REQUIREMENT
Rewrite the text of the items below with "JavaScript" replaced by "TypeScript", keeping every other line unchanged. Omit the pictures from your answer.

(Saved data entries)
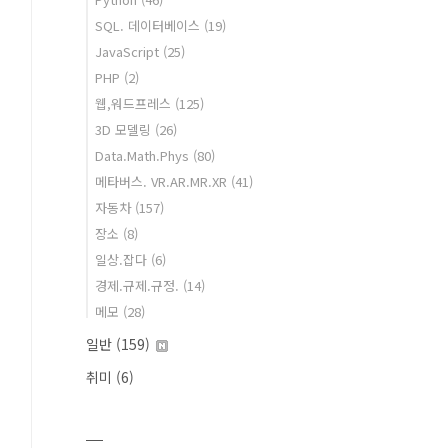
SQL. 데이터베이스
(19)
JavaScript
(25)
PHP
(2)
웹,워드프레스
(125)
3D 모델링
(26)
Data.Math.Phys
(80)
메타버스. VR.AR.MR.XR
(41)
자동차
(157)
장소
(8)
일상.잡다
(6)
경제.규제.규정.
(14)
메모
(28)
일반
(159)
취미
(6)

OUTPUT FOR THIS TASK
SQL. 데이터베이스
(19)
TypeScript
(25)
PHP
(2)
웹,워드프레스
(125)
3D 모델링
(26)
Data.Math.Phys
(80)
메타버스. VR.AR.MR.XR
(41)
자동차
(157)
장소
(8)
일상.잡다
(6)
경제.규제.규정.
(14)
메모
(28)
일반
(159)
취미
(6)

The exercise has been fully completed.